The current Brazilian regime is encouraging a new wave of extractivism which is destroying forest ecosystems and communities. In a recent move, Brazil has appointed an evangelical Christian missionary to target remote Indigenous communities for greater integration and assimilation. This is the context for Davi Kopenawa’s visit to the UK and for the roundtable in Oxford. He had joined other Amazonian leaders, including his son, Dario, in presenting a petition calling on the prime minister to condemn recent actions by Brazil’s president Jair Bolsonaro.
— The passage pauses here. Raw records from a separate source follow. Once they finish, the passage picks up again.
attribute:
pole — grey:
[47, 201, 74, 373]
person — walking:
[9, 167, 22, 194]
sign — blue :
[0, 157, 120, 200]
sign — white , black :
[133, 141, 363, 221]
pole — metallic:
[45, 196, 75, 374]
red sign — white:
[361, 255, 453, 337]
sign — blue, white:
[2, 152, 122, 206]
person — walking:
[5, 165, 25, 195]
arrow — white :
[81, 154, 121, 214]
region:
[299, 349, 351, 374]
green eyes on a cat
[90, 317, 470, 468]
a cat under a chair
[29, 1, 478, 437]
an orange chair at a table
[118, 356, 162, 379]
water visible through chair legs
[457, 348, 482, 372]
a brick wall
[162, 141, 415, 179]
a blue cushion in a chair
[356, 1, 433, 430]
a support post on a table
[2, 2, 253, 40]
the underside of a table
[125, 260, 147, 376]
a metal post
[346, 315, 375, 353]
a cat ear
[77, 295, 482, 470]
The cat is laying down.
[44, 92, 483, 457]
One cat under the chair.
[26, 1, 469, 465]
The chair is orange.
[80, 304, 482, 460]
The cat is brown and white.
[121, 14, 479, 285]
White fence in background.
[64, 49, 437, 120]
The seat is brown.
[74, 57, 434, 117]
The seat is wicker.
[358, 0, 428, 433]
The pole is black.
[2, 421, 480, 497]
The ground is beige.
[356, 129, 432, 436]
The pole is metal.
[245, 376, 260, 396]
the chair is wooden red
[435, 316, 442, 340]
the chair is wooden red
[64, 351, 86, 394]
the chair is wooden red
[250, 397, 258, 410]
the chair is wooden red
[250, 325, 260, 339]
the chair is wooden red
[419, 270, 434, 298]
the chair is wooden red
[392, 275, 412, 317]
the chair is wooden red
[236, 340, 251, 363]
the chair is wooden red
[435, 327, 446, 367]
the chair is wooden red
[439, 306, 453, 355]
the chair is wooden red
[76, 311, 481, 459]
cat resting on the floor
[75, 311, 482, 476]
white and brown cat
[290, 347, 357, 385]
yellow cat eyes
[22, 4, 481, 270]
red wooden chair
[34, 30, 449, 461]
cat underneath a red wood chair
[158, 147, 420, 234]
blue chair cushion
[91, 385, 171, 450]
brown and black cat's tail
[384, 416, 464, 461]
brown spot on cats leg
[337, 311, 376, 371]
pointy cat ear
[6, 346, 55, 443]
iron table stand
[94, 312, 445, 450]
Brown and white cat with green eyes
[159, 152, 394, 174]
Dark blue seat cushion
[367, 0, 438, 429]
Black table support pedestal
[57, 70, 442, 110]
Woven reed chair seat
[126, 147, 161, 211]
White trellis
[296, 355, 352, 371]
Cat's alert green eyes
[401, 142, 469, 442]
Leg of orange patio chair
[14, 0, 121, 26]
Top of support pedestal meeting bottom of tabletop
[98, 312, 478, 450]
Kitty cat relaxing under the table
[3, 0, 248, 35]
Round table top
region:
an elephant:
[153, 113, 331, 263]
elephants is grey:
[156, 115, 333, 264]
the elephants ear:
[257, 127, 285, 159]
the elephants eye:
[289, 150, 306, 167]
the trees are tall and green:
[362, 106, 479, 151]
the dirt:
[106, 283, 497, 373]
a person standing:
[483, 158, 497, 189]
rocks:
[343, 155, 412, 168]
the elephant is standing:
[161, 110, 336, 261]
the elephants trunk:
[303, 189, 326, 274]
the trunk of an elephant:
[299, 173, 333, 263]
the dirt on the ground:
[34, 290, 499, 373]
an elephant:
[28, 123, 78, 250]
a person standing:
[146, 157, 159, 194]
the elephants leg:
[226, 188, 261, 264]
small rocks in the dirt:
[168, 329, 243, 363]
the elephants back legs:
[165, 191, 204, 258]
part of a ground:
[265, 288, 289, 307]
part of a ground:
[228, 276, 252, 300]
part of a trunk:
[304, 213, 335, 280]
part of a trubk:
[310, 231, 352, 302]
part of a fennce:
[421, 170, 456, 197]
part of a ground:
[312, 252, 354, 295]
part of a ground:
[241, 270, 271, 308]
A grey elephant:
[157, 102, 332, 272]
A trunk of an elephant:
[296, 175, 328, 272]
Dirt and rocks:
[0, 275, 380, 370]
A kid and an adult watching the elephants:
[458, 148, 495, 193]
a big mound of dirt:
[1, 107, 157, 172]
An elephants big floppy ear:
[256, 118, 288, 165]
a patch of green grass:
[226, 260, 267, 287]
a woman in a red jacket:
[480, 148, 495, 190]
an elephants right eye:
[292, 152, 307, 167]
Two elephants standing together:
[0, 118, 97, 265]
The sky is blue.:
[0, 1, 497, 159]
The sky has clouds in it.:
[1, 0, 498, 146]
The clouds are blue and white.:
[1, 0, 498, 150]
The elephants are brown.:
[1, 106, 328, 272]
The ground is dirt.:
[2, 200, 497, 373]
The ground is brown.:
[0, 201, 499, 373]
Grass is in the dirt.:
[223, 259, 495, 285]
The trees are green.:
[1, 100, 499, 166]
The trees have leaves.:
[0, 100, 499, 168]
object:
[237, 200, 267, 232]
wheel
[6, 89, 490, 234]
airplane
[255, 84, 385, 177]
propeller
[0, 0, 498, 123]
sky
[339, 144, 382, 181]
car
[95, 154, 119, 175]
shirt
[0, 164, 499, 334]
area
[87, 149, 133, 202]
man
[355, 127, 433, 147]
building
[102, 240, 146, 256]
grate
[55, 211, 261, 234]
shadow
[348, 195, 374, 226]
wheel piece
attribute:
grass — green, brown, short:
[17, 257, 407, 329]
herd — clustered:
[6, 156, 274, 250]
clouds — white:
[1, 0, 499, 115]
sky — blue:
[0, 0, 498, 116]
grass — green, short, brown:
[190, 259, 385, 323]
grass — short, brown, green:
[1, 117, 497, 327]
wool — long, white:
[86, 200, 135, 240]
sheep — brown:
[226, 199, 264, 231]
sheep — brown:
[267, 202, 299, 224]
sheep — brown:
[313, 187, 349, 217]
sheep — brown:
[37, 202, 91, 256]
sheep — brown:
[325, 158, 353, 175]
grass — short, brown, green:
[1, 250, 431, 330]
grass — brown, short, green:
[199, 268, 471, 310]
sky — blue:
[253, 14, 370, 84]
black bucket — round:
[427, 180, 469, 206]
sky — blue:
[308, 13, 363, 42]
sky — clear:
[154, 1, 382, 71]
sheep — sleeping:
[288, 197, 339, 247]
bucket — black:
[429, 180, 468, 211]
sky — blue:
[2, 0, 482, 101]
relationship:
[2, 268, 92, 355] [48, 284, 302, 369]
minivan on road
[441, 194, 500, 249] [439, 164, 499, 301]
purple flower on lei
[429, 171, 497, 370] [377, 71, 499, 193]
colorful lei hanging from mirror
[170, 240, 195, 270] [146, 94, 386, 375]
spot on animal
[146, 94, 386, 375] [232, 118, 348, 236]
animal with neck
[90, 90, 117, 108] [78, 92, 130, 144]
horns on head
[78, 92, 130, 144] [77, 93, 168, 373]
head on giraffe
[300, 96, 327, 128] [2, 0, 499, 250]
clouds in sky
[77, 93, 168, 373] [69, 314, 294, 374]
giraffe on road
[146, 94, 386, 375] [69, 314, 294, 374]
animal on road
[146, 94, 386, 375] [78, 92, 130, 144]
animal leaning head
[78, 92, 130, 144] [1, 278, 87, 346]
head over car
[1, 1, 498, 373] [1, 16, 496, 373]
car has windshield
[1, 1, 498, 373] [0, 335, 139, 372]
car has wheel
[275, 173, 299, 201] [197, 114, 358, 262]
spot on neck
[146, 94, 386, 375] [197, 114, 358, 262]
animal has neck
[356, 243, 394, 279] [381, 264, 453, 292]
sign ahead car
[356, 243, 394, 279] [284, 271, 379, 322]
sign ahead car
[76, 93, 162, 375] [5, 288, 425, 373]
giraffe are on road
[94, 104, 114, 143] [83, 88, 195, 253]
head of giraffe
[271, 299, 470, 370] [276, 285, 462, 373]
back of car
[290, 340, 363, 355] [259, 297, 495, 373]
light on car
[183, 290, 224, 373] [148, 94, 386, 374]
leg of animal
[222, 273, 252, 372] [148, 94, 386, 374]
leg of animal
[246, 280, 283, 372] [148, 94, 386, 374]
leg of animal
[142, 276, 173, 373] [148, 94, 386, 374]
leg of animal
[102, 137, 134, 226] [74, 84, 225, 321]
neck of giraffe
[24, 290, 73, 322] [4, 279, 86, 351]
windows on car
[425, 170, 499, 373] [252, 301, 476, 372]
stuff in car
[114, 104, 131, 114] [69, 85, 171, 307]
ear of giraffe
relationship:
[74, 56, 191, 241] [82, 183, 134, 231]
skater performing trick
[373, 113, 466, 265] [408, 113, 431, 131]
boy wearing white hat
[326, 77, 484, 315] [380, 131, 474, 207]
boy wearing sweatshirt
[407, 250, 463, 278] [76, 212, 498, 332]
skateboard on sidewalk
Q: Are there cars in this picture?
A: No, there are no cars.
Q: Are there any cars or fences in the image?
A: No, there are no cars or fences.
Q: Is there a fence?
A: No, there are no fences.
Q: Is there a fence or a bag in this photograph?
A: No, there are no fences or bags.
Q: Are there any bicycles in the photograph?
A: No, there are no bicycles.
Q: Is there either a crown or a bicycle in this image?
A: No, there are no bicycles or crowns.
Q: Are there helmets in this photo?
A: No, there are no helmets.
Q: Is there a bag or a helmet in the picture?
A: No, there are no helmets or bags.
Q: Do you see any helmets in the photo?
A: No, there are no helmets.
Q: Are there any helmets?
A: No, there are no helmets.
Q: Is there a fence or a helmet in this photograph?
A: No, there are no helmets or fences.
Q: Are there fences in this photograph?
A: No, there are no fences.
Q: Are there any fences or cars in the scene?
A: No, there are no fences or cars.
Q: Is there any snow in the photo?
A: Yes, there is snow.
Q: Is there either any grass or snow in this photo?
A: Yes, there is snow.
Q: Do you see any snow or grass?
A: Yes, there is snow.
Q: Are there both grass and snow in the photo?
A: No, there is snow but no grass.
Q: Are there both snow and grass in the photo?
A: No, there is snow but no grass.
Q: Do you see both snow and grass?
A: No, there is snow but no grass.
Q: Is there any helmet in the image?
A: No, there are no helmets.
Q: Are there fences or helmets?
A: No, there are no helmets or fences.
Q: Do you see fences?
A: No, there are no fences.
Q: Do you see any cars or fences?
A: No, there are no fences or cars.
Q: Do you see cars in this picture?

At our event in Oxford I was privileged to speak first after the introductions. In addition to offering Davi Kopenawa and Dario gifts from my homeland, I acknowledged the great influence Davi has had on scholars in a variety of disciplines internationally. His presentation of Yanomami knowledges has been inspirational for anthropologists, sociologists, scholars of religion and others involved in the “ontological turn”, seeking to understand how people relate to the world. In particular Davi’s scholarship has encouraged a rethinking of the “culture/nature” distinction which structures so much of modern Western thought and life (including the separation of “natural sciences” from “social sciences” and “humanities”). He has reinforced an emphasis on relationality – which was addressed by the theoretical and quantum physicists on the panel as they spoke about the vital importance of attending to interactions rather than to seemingly discrete particles and other objects. In this context it is almost incidental that Davi has provided exciting new perspectives on shamanism and forest ecologies. It seems remarkable that this was the first time Davi Kopenawa had been invited to speak and engage with academics in Europe. I am honoured to have been part of that gathering.